Again, microservices could be stateful too, but it goes against the design principles of microservices.

Right, but you need to store the information somewhere (accounts, records, users)? If you don’t count the database as service itself, the same logic can be applied to the actors.

What if? #

For microservices, you need to use some kind of protocol for communication, like REST, Protocol Buffer, GraphQL, and many more examples. In actor model it is not harder than a function call.
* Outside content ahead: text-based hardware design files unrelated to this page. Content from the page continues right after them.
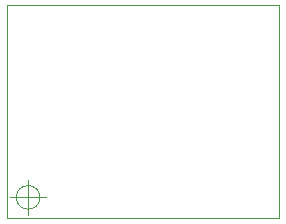
<source format=gbr>
%TF.GenerationSoftware,KiCad,Pcbnew,(5.1.6-0-10_14)*%
%TF.CreationDate,2021-01-22T11:09:43+09:00*%
%TF.ProjectId,test01,74657374-3031-42e6-9b69-6361645f7063,rev?*%
%TF.SameCoordinates,Original*%
%TF.FileFunction,Profile,NP*%
%FSLAX46Y46*%
G04 Gerber Fmt 4.6, Leading zero omitted, Abs format (unit mm)*
G04 Created by KiCad (PCBNEW (5.1.6-0-10_14)) date 2021-01-22 11:09:43*
%MOMM*%
%LPD*%
G01*
G04 APERTURE LIST*
%TA.AperFunction,Profile*%
%ADD10C,0.100000*%
%TD*%
G04 APERTURE END LIST*
D10*
X147000000Y-56000000D02*
X147000000Y-38000000D01*
X170000000Y-56000000D02*
X147000000Y-56000000D01*
X170000000Y-38000000D02*
X170000000Y-56000000D01*
X147000000Y-38000000D02*
X170000000Y-38000000D01*
X149750000Y-54250000D02*
G75*
G03*
X149750000Y-54250000I-1000000J0D01*
G01*
X147250000Y-54250000D02*
X150250000Y-54250000D01*
X148750000Y-52750000D02*
X148750000Y-55750000D01*
M02*

</source>
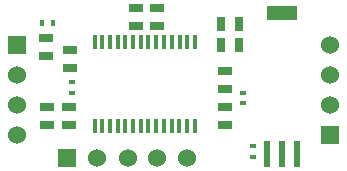
<source format=gts>
G04 (created by PCBNEW (2013-07-07 BZR 4022)-stable) date 29/10/2014 14:18:25*
%MOIN*%
G04 Gerber Fmt 3.4, Leading zero omitted, Abs format*
%FSLAX34Y34*%
G01*
G70*
G90*
G04 APERTURE LIST*
%ADD10C,0.00590551*%
%ADD11R,0.06X0.06*%
%ADD12C,0.06*%
%ADD13R,0.045X0.025*%
%ADD14R,0.025X0.045*%
%ADD15R,0.0236X0.0157*%
%ADD16R,0.0157X0.0236*%
%ADD17R,0.016X0.05*%
%ADD18R,0.1X0.0507874*%
%ADD19R,0.0200787X0.0866142*%
G04 APERTURE END LIST*
G54D10*
G54D11*
X11122Y-4452D03*
G54D12*
X11122Y-3452D03*
X11122Y-2452D03*
X11122Y-1452D03*
G54D11*
X688Y-1452D03*
G54D12*
X688Y-2452D03*
X688Y-3452D03*
X688Y-4452D03*
G54D13*
X1653Y-1235D03*
X1653Y-1835D03*
G54D14*
X7495Y-748D03*
X8095Y-748D03*
X8095Y-1456D03*
X7495Y-1456D03*
G54D13*
X1692Y-4118D03*
X1692Y-3518D03*
X2401Y-3518D03*
X2401Y-4118D03*
X7598Y-2937D03*
X7598Y-2337D03*
X7598Y-4118D03*
X7598Y-3518D03*
X2440Y-2229D03*
X2440Y-1629D03*
G54D15*
X8228Y-3405D03*
X8228Y-3051D03*
X8543Y-4823D03*
X8543Y-5177D03*
X2519Y-3051D03*
X2519Y-2697D03*
G54D16*
X1869Y-708D03*
X1515Y-708D03*
G54D17*
X3271Y-4155D03*
X3521Y-4155D03*
X3781Y-4155D03*
X4041Y-4155D03*
X4291Y-4155D03*
X4551Y-4155D03*
X4811Y-4155D03*
X5061Y-4155D03*
X5321Y-4155D03*
X5571Y-4155D03*
X5831Y-4155D03*
X6091Y-4155D03*
X6341Y-4155D03*
X6601Y-4155D03*
X6601Y-1355D03*
X6341Y-1355D03*
X6101Y-1355D03*
X5831Y-1355D03*
X5571Y-1355D03*
X5321Y-1355D03*
X5061Y-1355D03*
X4811Y-1355D03*
X4551Y-1355D03*
X4291Y-1355D03*
X4041Y-1355D03*
X3781Y-1355D03*
X3521Y-1355D03*
X3271Y-1355D03*
G54D11*
X2346Y-5216D03*
G54D12*
X3346Y-5216D03*
X4362Y-5216D03*
X5330Y-5216D03*
X6330Y-5216D03*
G54D18*
X9527Y-393D03*
G54D19*
X9027Y-5088D03*
X9527Y-5088D03*
X10027Y-5088D03*
G54D13*
X5354Y-211D03*
X5354Y-811D03*
X4645Y-211D03*
X4645Y-811D03*
M02*

</source>
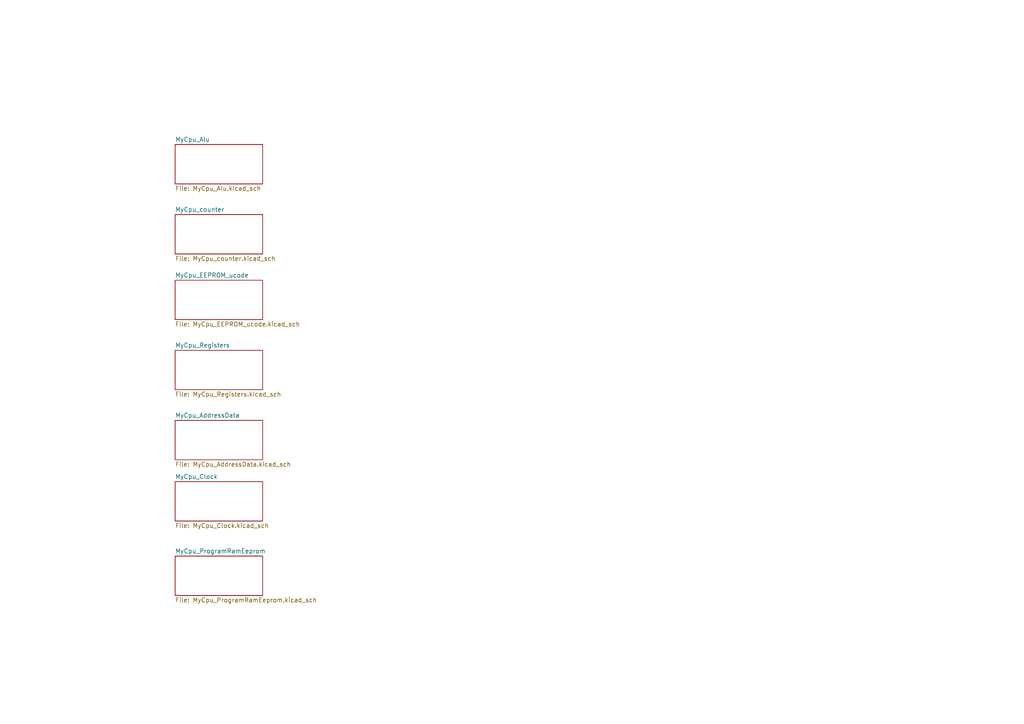
<source format=kicad_sch>
(kicad_sch
	(version 20250114)
	(generator "eeschema")
	(generator_version "9.0")
	(uuid "3b2bc6e1-e750-4ab8-b1aa-7bf3bf6b6c01")
	(paper "A4")
	(title_block
		(title "MyCPU")
		(date "2025-06-23")
		(company "Sylvain Fortin")
	)
	(lib_symbols)
	(sheet
		(at 50.8 161.29)
		(size 25.4 11.43)
		(exclude_from_sim no)
		(in_bom yes)
		(on_board yes)
		(dnp no)
		(fields_autoplaced yes)
		(stroke
			(width 0.1524)
			(type solid)
		)
		(fill
			(color 0 0 0 0.0000)
		)
		(uuid "616691dc-e2f3-4149-8914-9b9caa3a00d3")
		(property "Sheetname" "MyCpu_ProgramRamEeprom"
			(at 50.8 160.5784 0)
			(effects
				(font
					(size 1.27 1.27)
				)
				(justify left bottom)
			)
		)
		(property "Sheetfile" "MyCpu_ProgramRamEeprom.kicad_sch"
			(at 50.8 173.3046 0)
			(effects
				(font
					(size 1.27 1.27)
				)
				(justify left top)
			)
		)
		(instances
			(project "MyCPU"
				(path "/3b2bc6e1-e750-4ab8-b1aa-7bf3bf6b6c01"
					(page "8")
				)
			)
		)
	)
	(sheet
		(at 50.8 139.7)
		(size 25.4 11.43)
		(exclude_from_sim no)
		(in_bom yes)
		(on_board yes)
		(dnp no)
		(fields_autoplaced yes)
		(stroke
			(width 0.1524)
			(type solid)
		)
		(fill
			(color 0 0 0 0.0000)
		)
		(uuid "72a8ad64-27dd-4a5a-a6ef-0e3de4ee3273")
		(property "Sheetname" "MyCpu_Clock"
			(at 50.8 138.9884 0)
			(effects
				(font
					(size 1.27 1.27)
				)
				(justify left bottom)
			)
		)
		(property "Sheetfile" "MyCpu_Clock.kicad_sch"
			(at 50.8 151.7146 0)
			(effects
				(font
					(size 1.27 1.27)
				)
				(justify left top)
			)
		)
		(instances
			(project "MyCPU"
				(path "/3b2bc6e1-e750-4ab8-b1aa-7bf3bf6b6c01"
					(page "7")
				)
			)
		)
	)
	(sheet
		(at 50.8 81.28)
		(size 25.4 11.43)
		(exclude_from_sim no)
		(in_bom yes)
		(on_board yes)
		(dnp no)
		(fields_autoplaced yes)
		(stroke
			(width 0.1524)
			(type solid)
		)
		(fill
			(color 0 0 0 0.0000)
		)
		(uuid "8f42b431-84a2-4475-a2b5-0fd052d90c40")
		(property "Sheetname" "MyCpu_EEPROM_ucode"
			(at 50.8 80.5684 0)
			(effects
				(font
					(size 1.27 1.27)
				)
				(justify left bottom)
			)
		)
		(property "Sheetfile" "MyCpu_EEPROM_ucode.kicad_sch"
			(at 50.8 93.2946 0)
			(effects
				(font
					(size 1.27 1.27)
				)
				(justify left top)
			)
		)
		(instances
			(project "MyCPU"
				(path "/3b2bc6e1-e750-4ab8-b1aa-7bf3bf6b6c01"
					(page "4")
				)
			)
		)
	)
	(sheet
		(at 50.8 101.6)
		(size 25.4 11.43)
		(exclude_from_sim no)
		(in_bom yes)
		(on_board yes)
		(dnp no)
		(fields_autoplaced yes)
		(stroke
			(width 0.1524)
			(type solid)
		)
		(fill
			(color 0 0 0 0.0000)
		)
		(uuid "953490f2-3a89-4476-a3e0-df62d4b74c68")
		(property "Sheetname" "MyCpu_Registers"
			(at 50.8 100.8884 0)
			(effects
				(font
					(size 1.27 1.27)
				)
				(justify left bottom)
			)
		)
		(property "Sheetfile" "MyCpu_Registers.kicad_sch"
			(at 50.8 113.6146 0)
			(effects
				(font
					(size 1.27 1.27)
				)
				(justify left top)
			)
		)
		(instances
			(project "MyCPU"
				(path "/3b2bc6e1-e750-4ab8-b1aa-7bf3bf6b6c01"
					(page "5")
				)
			)
		)
	)
	(sheet
		(at 50.8 62.23)
		(size 25.4 11.43)
		(exclude_from_sim no)
		(in_bom yes)
		(on_board yes)
		(dnp no)
		(fields_autoplaced yes)
		(stroke
			(width 0.1524)
			(type solid)
		)
		(fill
			(color 0 0 0 0.0000)
		)
		(uuid "9a0d05ef-35fe-433e-b780-d3f5ac7b6e19")
		(property "Sheetname" "MyCpu_counter"
			(at 50.8 61.5184 0)
			(effects
				(font
					(size 1.27 1.27)
				)
				(justify left bottom)
			)
		)
		(property "Sheetfile" "MyCpu_counter.kicad_sch"
			(at 50.8 74.2446 0)
			(effects
				(font
					(size 1.27 1.27)
				)
				(justify left top)
			)
		)
		(instances
			(project "MyCPU"
				(path "/3b2bc6e1-e750-4ab8-b1aa-7bf3bf6b6c01"
					(page "3")
				)
			)
		)
	)
	(sheet
		(at 50.8 121.92)
		(size 25.4 11.43)
		(exclude_from_sim no)
		(in_bom yes)
		(on_board yes)
		(dnp no)
		(fields_autoplaced yes)
		(stroke
			(width 0.1524)
			(type solid)
		)
		(fill
			(color 0 0 0 0.0000)
		)
		(uuid "9a6999c3-556b-4fe8-bc58-dfe051925439")
		(property "Sheetname" "MyCpu_AddressData"
			(at 50.8 121.2084 0)
			(effects
				(font
					(size 1.27 1.27)
				)
				(justify left bottom)
			)
		)
		(property "Sheetfile" "MyCpu_AddressData.kicad_sch"
			(at 50.8 133.9346 0)
			(effects
				(font
					(size 1.27 1.27)
				)
				(justify left top)
			)
		)
		(instances
			(project "MyCPU"
				(path "/3b2bc6e1-e750-4ab8-b1aa-7bf3bf6b6c01"
					(page "6")
				)
			)
		)
	)
	(sheet
		(at 50.8 41.91)
		(size 25.4 11.43)
		(exclude_from_sim no)
		(in_bom yes)
		(on_board yes)
		(dnp no)
		(fields_autoplaced yes)
		(stroke
			(width 0.1524)
			(type solid)
		)
		(fill
			(color 0 0 0 0.0000)
		)
		(uuid "c17fa983-df31-4117-a87c-5689b8986f3d")
		(property "Sheetname" "MyCpu_Alu"
			(at 50.8 41.1984 0)
			(effects
				(font
					(size 1.27 1.27)
				)
				(justify left bottom)
			)
		)
		(property "Sheetfile" "MyCpu_Alu.kicad_sch"
			(at 50.8 53.9246 0)
			(effects
				(font
					(size 1.27 1.27)
				)
				(justify left top)
			)
		)
		(instances
			(project "MyCPU"
				(path "/3b2bc6e1-e750-4ab8-b1aa-7bf3bf6b6c01"
					(page "2")
				)
			)
		)
	)
	(sheet_instances
		(path "/"
			(page "1")
		)
	)
	(embedded_fonts no)
)

</source>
When you deploy microservices it assumes that each microservice is isolated in its machine (virtual machine, jail, docker, etc.), because of this you end up with big number of machines, it is hard and expensive to deploy a lot of machines instead you can deploy virtual machines and to do this you need to use Kubernetes or similar. Where is in actor model you deploy actors to cluster and they can be spread automatically.

When you work with microservices you need to use distributed tracing to debug issues. In actor model you can use “stack trace” (which can be a feature of the programming language itself).

When you develop microservices you start to put everything in separate repositories, but then it’s hard to do changes across multiple services, so you put everything in monorepo. It feels like we are walking in circles.

The big difference is that you in microservices you can use different programming languages, but in actor model you need to use one (not counting external interfaces and shell calls).

Once a programmer becomes used to a complex solution to a problem, simple solutions to the same problem feel incomplete and uncomfortable.

β€” Doug Hoyte

Disclaimer. I’m not referring to any specific implementation of actor model, it’s a more idealistic version of actor model. I hope that pony can come close to what I imagine, but I haven’t played with it yet.